***** KUTIPAN DOKUMEN *****
Politik Picisan – Ancaman bagi Bali (Radar Bali, Senin 5 Januari 2009)

Politik Picisan – Ancaman bagi Bali

Anand Krishna*
Radar Bali, Senin 5 Januari 2009


Seorang teman bercerita tentang tiga orang temannya di kampung, yang selama sekian tahun hidup rukun – sekarang berseteru. Pasalnya, ketiga-tiganya menjadi caleg dari tiga partai yang beda haluan, beda misi dan visi.

Celakanya, ketiga sahabat itu juga tidak tahu bila partai yang “mengangkat” mereka itu sungguhnya adalah partai-partai yang belum tentu berpihak pada Bali. Mereka tidak mendukung suara Bali. Taruhlah Undang-Undang Porno yang jelas-jelas adalah pesanan dari luar dan tidak sesuai dengan budaya lokal. Adakah partai-partai itu menolak undang-undang tersebut? Tidak. Adakah partai-partai itu membela posisi Bali? Tidak.

Malah, beberapa diantara partai-partai itu melecehkan Bali. Institusi berlabel agama pun pernah menghujat Bali sebagai pulau maksiat. Ya sudah, kita maafkan ketololan mereka. Kita lupakan ketaktahuan mereka tentang sejarah dan nilai-nilai budaya Nusantara. Maklum, mereka adalah lulusan luar negeri!

Urusan saya, urusan Anda, para pembaca artikel ini, urusan kita semua di pulau dewata ini adalah satu: Keutuhan Bali. Inilah urusan utama kita. Kepedulian pokok kita adalah terhadap kelestarian tata-susila Bali, kerukunan antara warga Bali. Karena, bila Bali tidak rukun – maka ia tak dapat berkontribusi terhadap negara dan bangsa.
***** ISI DATA *****
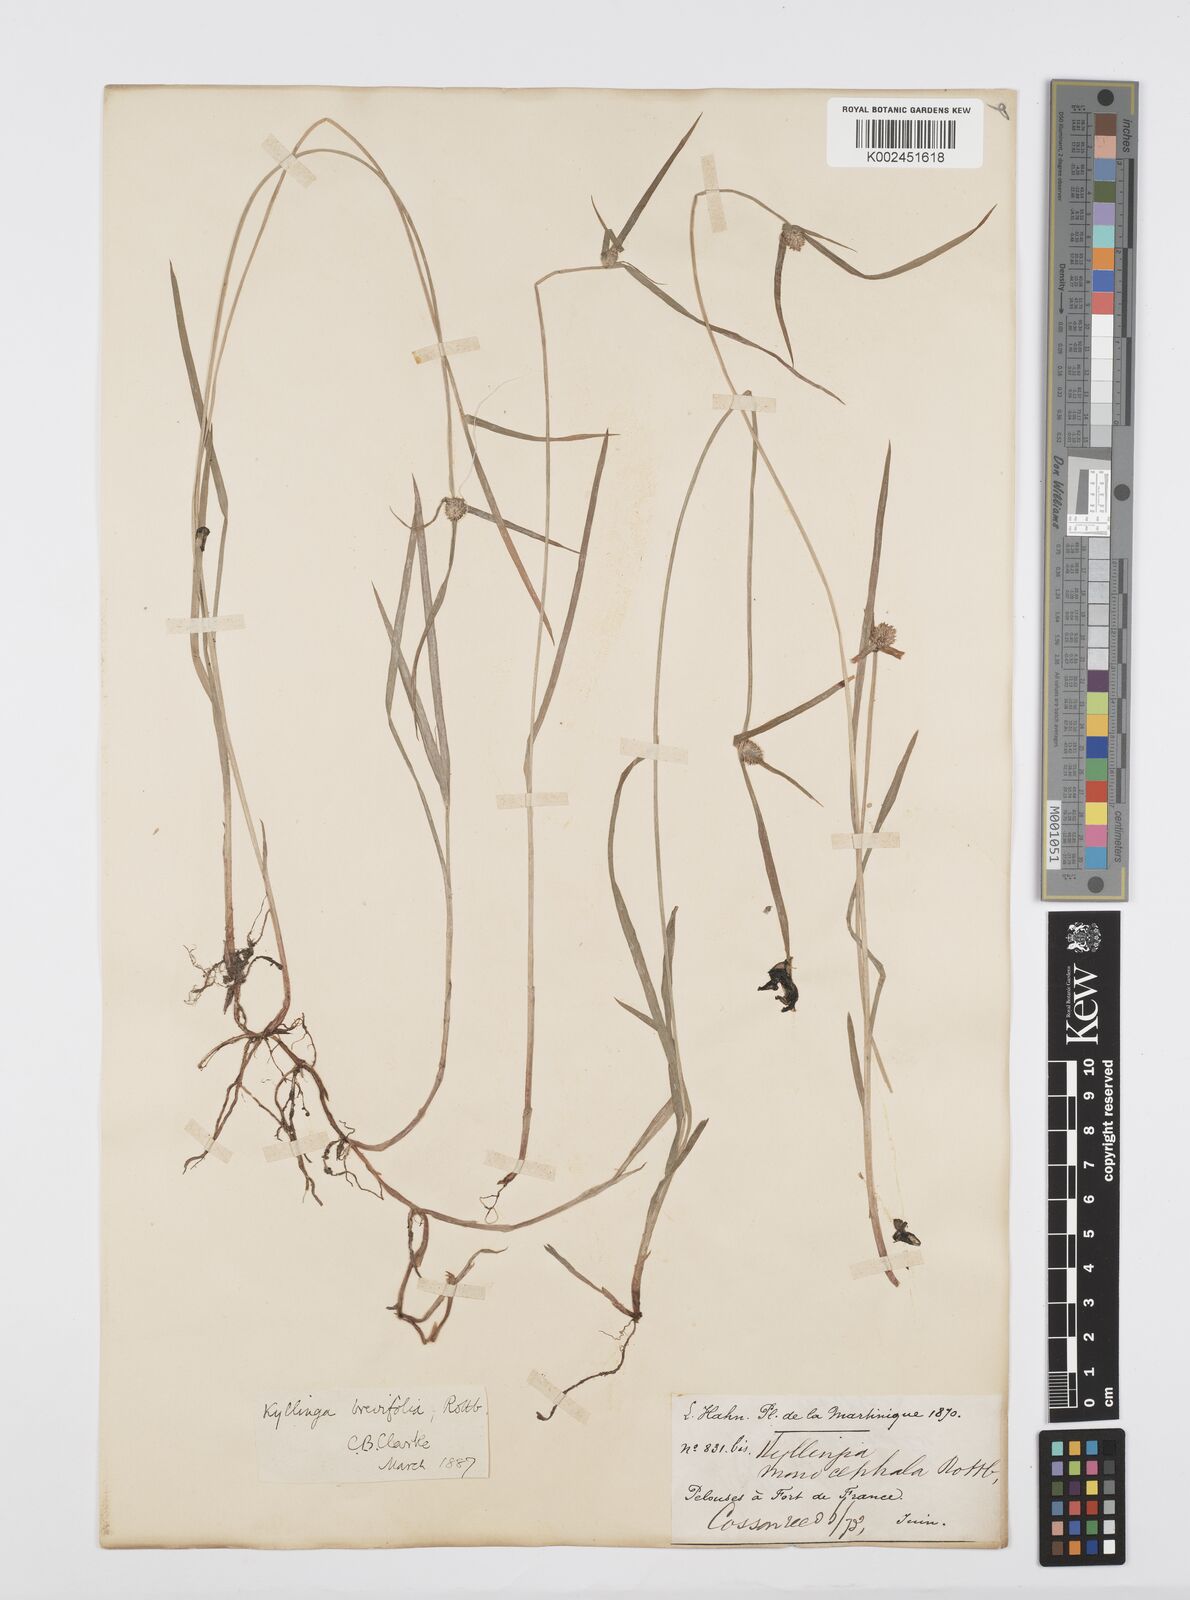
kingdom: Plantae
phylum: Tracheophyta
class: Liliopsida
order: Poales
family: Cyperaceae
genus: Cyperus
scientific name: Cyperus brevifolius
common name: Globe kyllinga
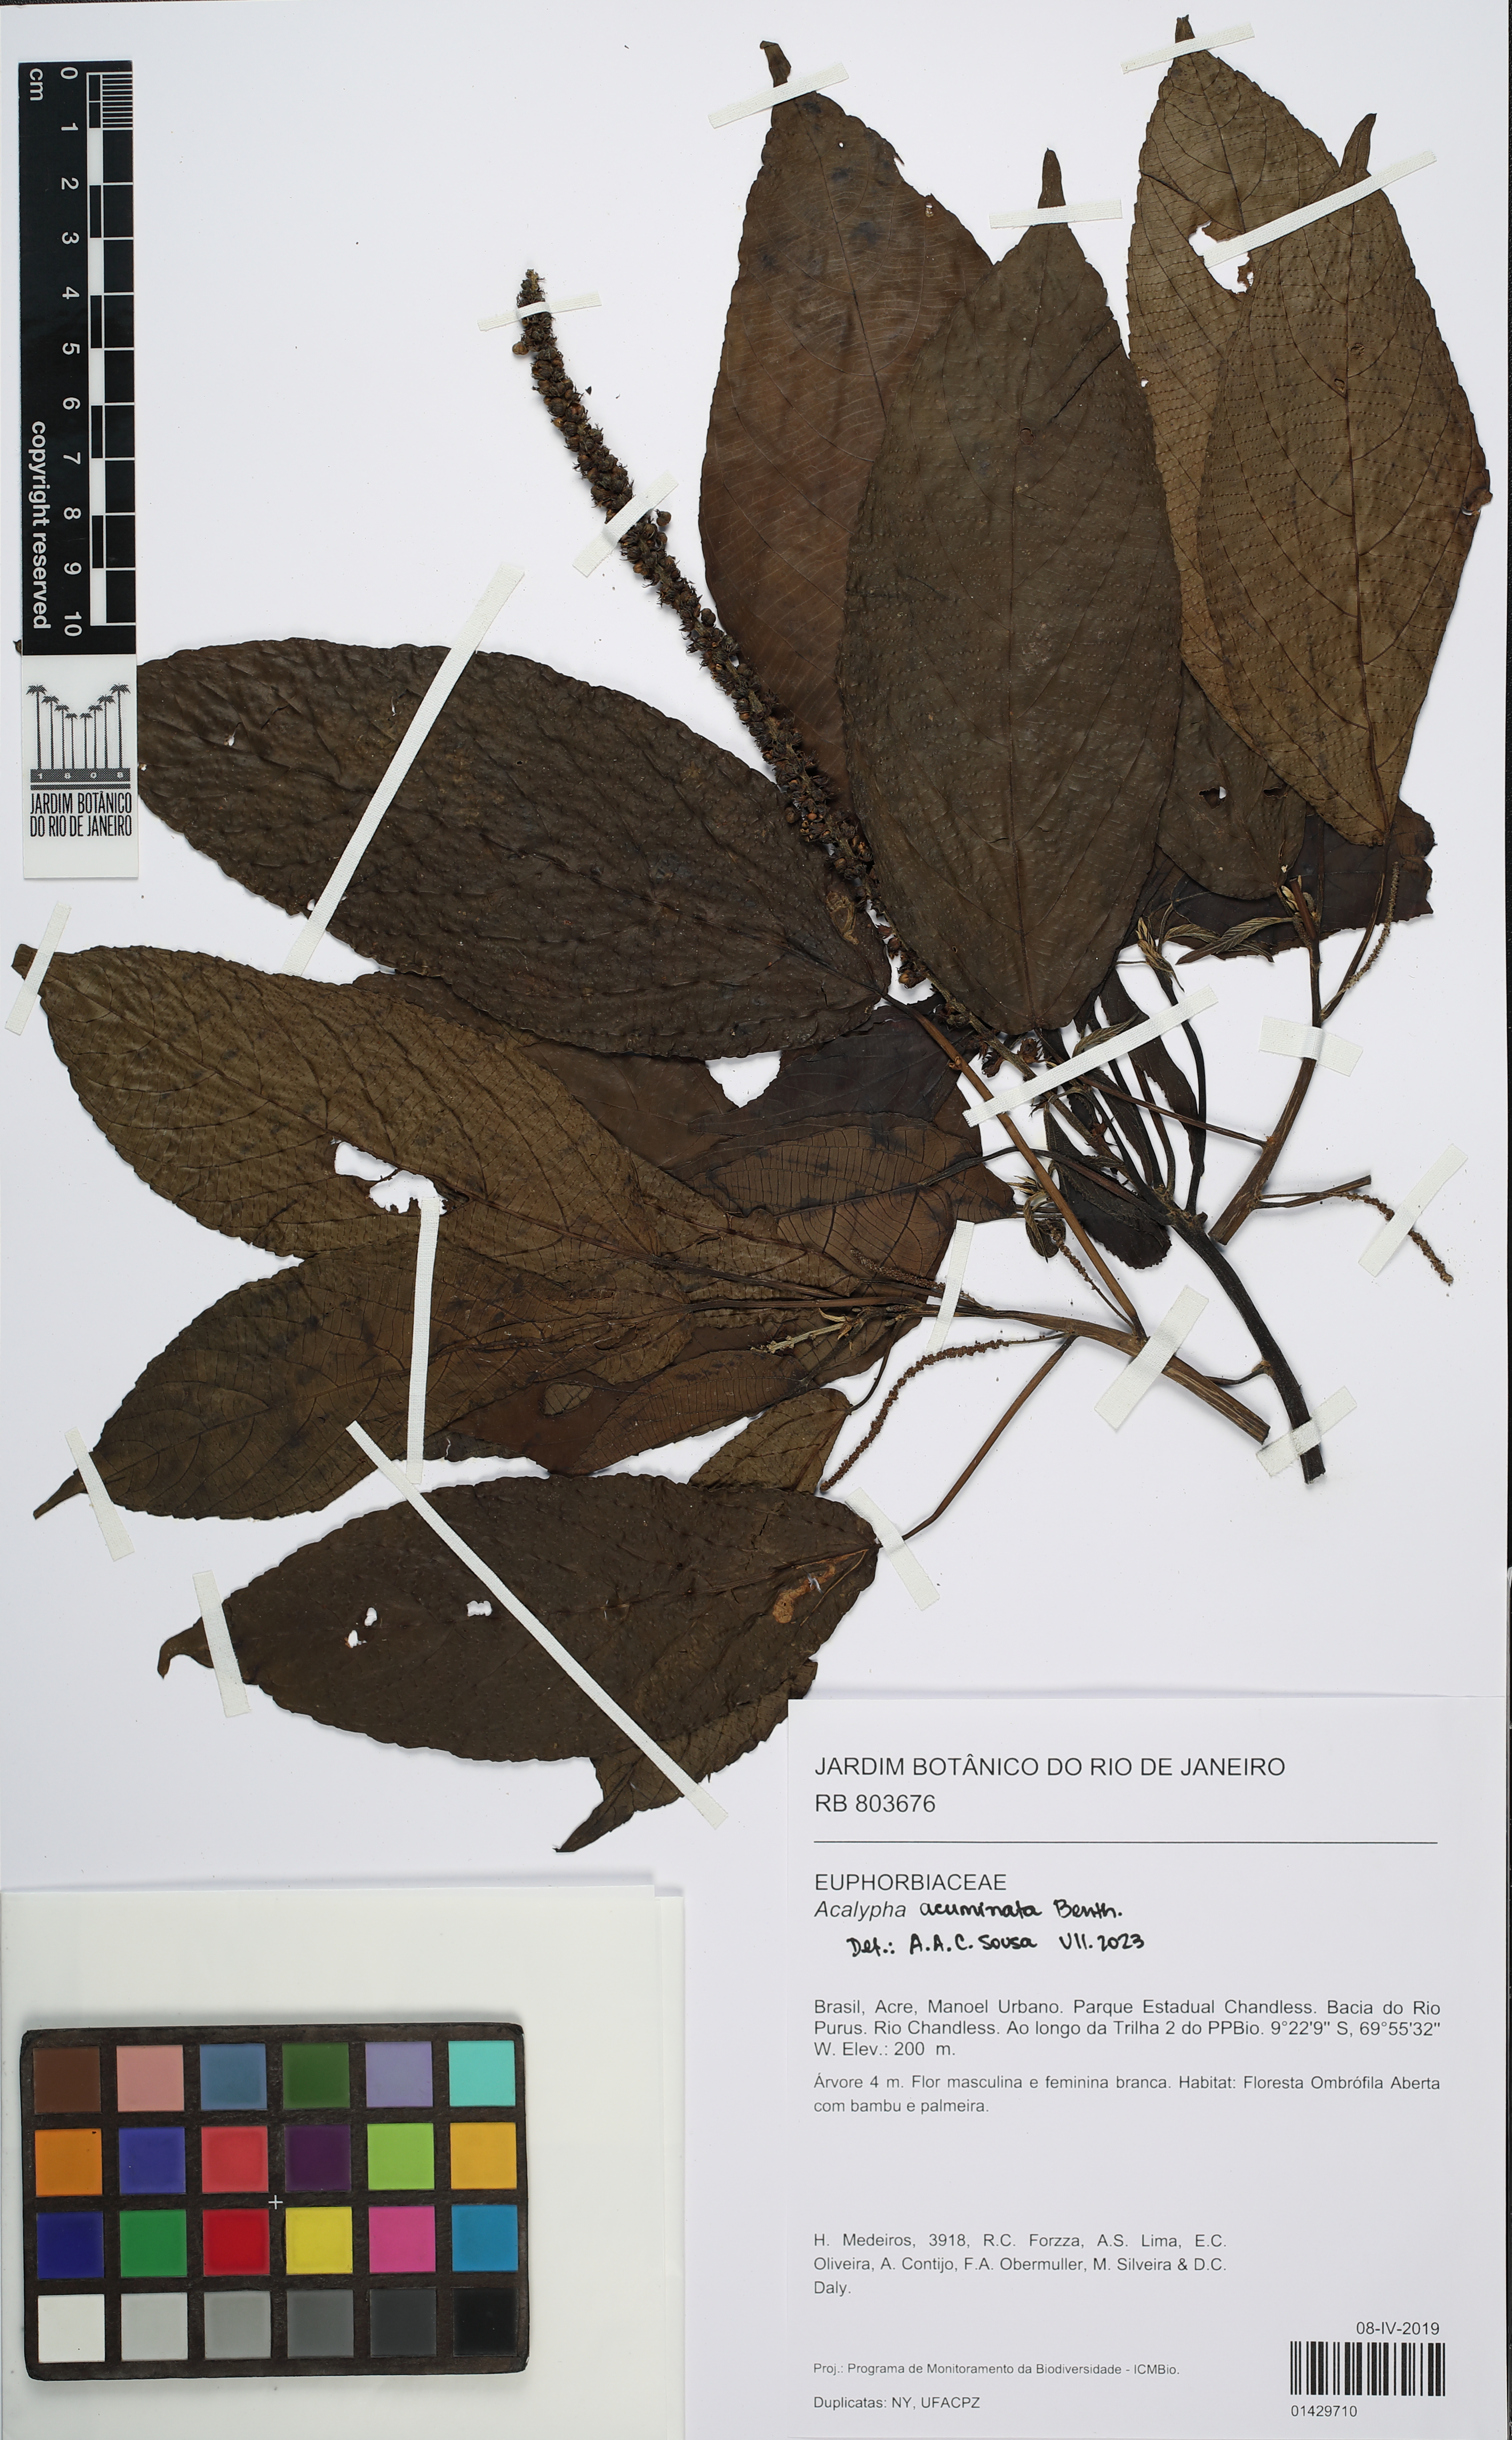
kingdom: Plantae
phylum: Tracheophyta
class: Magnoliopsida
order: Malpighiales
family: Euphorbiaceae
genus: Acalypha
*****
***** ISI DATA *****
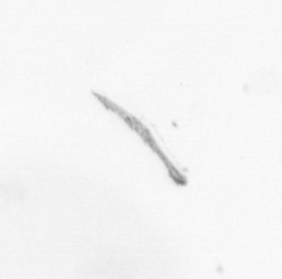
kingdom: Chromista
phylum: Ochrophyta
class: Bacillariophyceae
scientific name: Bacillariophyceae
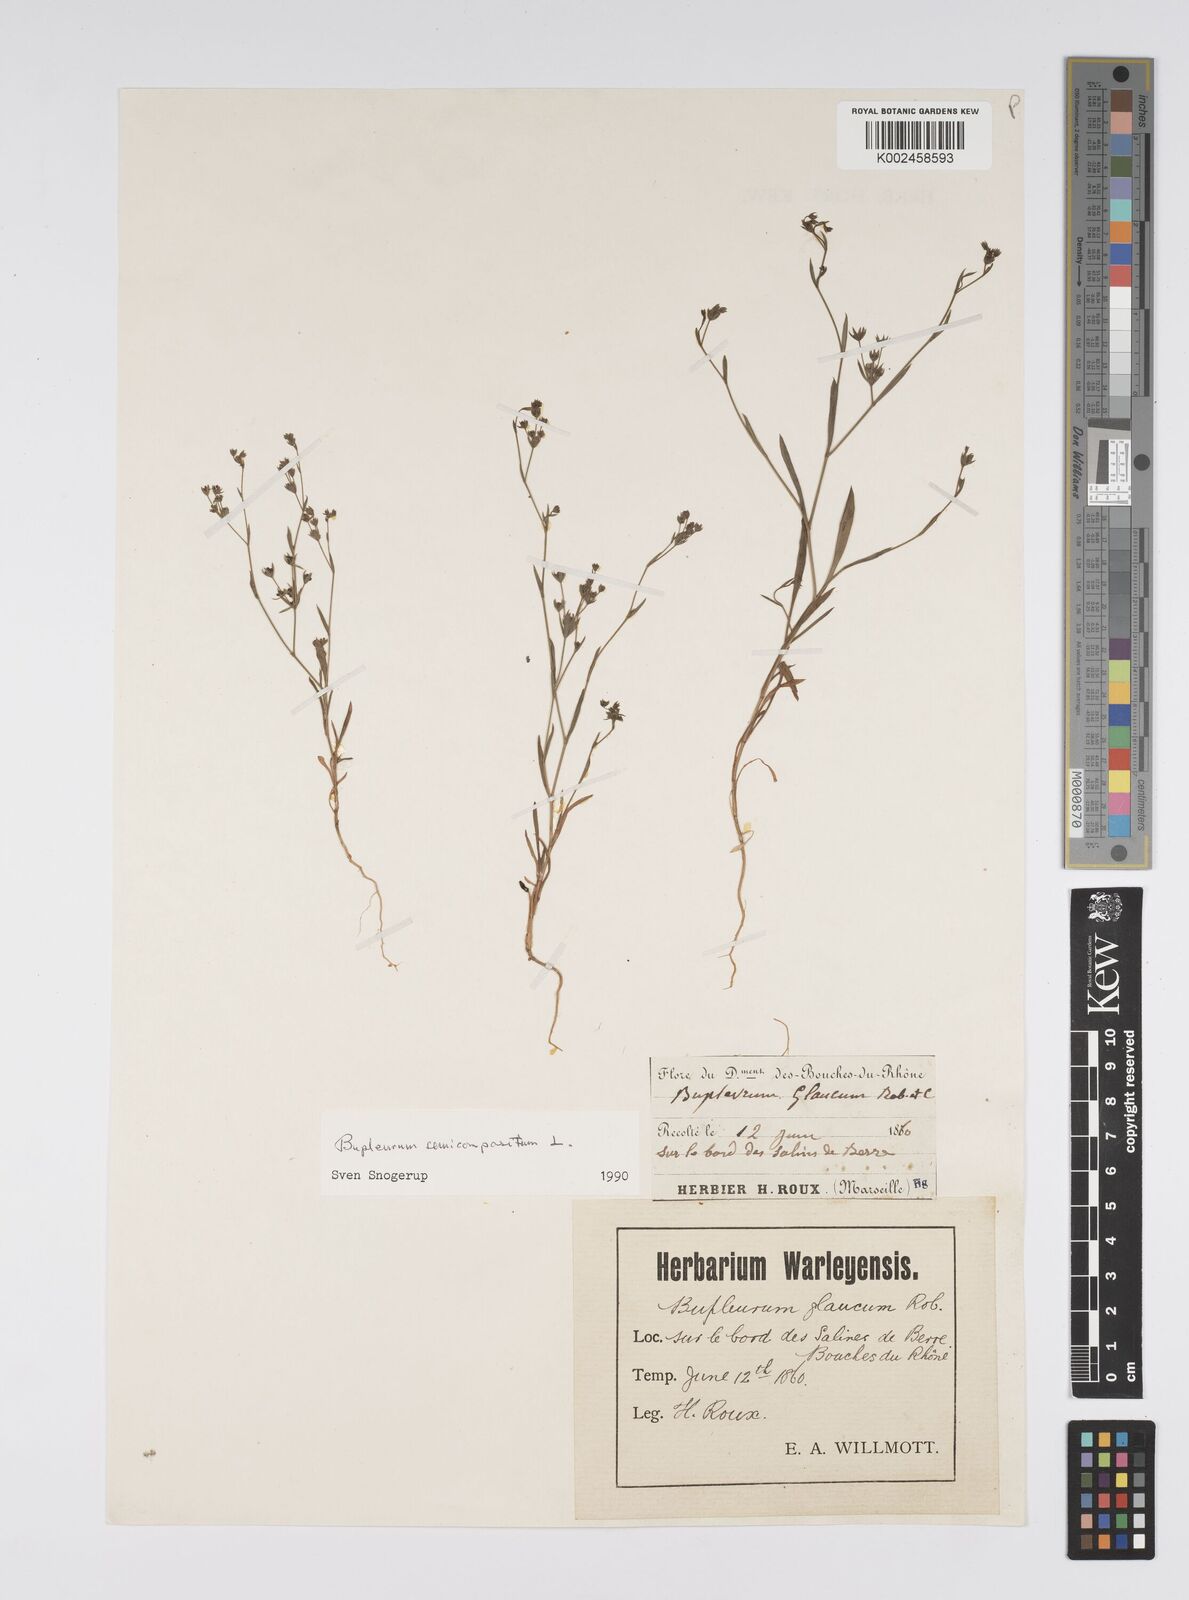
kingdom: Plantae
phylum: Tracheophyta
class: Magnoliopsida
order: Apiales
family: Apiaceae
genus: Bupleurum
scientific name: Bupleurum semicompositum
*****
■ **YANG HARUS DIKERJAKAN**
A - Dalam artikel tentang Bali, apa penyebab tiga sahabat di kampung itu kini berseteru?
B - Terjemahkan kalimat dari artikel tentang Bali ini ke dalam bahasa Inggris: "Institusi berlabel agama pun pernah menghujat Bali sebagai pulau maksiat."
C - Lanjutkan artikel tentang Bali mulai setelah kalimat terakhir yang tertera.
Data tersebut tidak diperlukan untuk mengerjakan tugas apa pun.

■ **HASIL TIAP TUGAS**
A - Ketiganya menjadi caleg dari tiga partai yang berbeda haluan, misi, dan visi.

B - Even institutions bearing a religious label have once denounced Bali as an island of vice.

C -
Otonomi daerah yang kebablasan dan tengah mengancam keutuhan bangsa, ditambah dengan undang-undang pemilihan yang diberlakukan begitu saja tanpa pendidikan politik dan berpolitik yang memadai – bisa menjadi factor disintegrasi bangsa dan negara tercinta ini.

Bali dipenuhi dengan baliho, lengkap dengan wajah para calon entah apa. “Kenapa?” saya bertanya kepada seorang teman. Ia menjawab secara spontan, “Karena, mereka memang orang-orang yang tidak begitu dikenal, bahkan di daerah mereka sendiri. Sehingga mereka mesti memperkenalkan diri dengan cara itu.”

“Sesungguhnya, adalah kelian banjar dan adat yang lebih dikenal di setiap daerah. Merekalah yang semestinya menjadi pemimpin di daerah. Atau, barangkali tukang tambal ban. Karena, seperti di kampung saya – hanya ada seorang tukang tambal ban. Atau, barangkali seorang preman, karena dia setidaknya telah berjasa dalam hal pengamanan desa.” Lanjutnya.

Iya, ya….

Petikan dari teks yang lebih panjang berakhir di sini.